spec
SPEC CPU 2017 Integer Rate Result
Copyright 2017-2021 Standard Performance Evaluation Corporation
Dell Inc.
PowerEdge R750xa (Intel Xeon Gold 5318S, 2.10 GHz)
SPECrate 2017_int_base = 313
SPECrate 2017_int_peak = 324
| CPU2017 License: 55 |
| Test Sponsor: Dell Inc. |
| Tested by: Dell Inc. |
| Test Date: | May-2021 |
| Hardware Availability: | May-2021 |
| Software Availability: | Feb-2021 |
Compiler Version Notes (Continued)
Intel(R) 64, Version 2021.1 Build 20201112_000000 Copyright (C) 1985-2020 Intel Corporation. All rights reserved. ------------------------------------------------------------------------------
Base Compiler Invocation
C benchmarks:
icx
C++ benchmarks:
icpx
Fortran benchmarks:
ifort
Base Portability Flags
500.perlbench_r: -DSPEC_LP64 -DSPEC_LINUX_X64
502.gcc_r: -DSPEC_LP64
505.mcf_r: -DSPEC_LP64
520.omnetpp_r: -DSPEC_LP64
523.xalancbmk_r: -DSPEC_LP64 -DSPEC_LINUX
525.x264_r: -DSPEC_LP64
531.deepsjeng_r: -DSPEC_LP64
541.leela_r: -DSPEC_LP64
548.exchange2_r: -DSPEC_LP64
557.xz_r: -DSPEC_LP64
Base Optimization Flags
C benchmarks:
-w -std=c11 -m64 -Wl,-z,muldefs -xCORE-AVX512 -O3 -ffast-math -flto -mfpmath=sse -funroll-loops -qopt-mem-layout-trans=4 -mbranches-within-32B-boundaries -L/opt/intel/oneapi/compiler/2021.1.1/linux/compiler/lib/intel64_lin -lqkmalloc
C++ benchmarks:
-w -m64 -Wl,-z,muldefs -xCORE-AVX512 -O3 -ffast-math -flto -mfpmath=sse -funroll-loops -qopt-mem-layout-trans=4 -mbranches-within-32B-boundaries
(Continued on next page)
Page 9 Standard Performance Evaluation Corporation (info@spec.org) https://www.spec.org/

────────────────────

Every record above needs to be given again exactly.

spec
SPEC CPU 2017 Integer Rate Result
Copyright 2017-2021 Standard Performance Evaluation Corporation
Dell Inc.
PowerEdge R750xa (Intel Xeon Gold 5318S, 2.10 GHz)
SPECrate 2017_int_base = 313
SPECrate 2017_int_peak = 324
| CPU2017 License: 55 |
| Test Sponsor: Dell Inc. |
| Tested by: Dell Inc. |
| Test Date: | May-2021 |
| Hardware Availability: | May-2021 |
| Software Availability: | Feb-2021 |
Compiler Version Notes (Continued)
Intel(R) 64, Version 2021.1 Build 20201112_000000 Copyright (C) 1985-2020 Intel Corporation. All rights reserved. ------------------------------------------------------------------------------
Base Compiler Invocation
C benchmarks:
icx
C++ benchmarks:
icpx
Fortran benchmarks:
ifort
Base Portability Flags
500.perlbench_r: -DSPEC_LP64 -DSPEC_LINUX_X64
502.gcc_r: -DSPEC_LP64
505.mcf_r: -DSPEC_LP64
520.omnetpp_r: -DSPEC_LP64
523.xalancbmk_r: -DSPEC_LP64 -DSPEC_LINUX
525.x264_r: -DSPEC_LP64
531.deepsjeng_r: -DSPEC_LP64
541.leela_r: -DSPEC_LP64
548.exchange2_r: -DSPEC_LP64
557.xz_r: -DSPEC_LP64
Base Optimization Flags
C benchmarks:
-w -std=c11 -m64 -Wl,-z,muldefs -xCORE-AVX512 -O3 -ffast-math -flto -mfpmath=sse -funroll-loops -qopt-mem-layout-trans=4 -mbranches-within-32B-boundaries -L/opt/intel/oneapi/compiler/2021.1.1/linux/compiler/lib/intel64_lin -lqkmalloc
C++ benchmarks:
-w -m64 -Wl,-z,muldefs -xCORE-AVX512 -O3 -ffast-math -flto -mfpmath=sse -funroll-loops -qopt-mem-layout-trans=4 -mbranches-within-32B-boundaries
(Continued on next page)
Page 9 Standard Performance Evaluation Corporation (info@spec.org) https://www.spec.org/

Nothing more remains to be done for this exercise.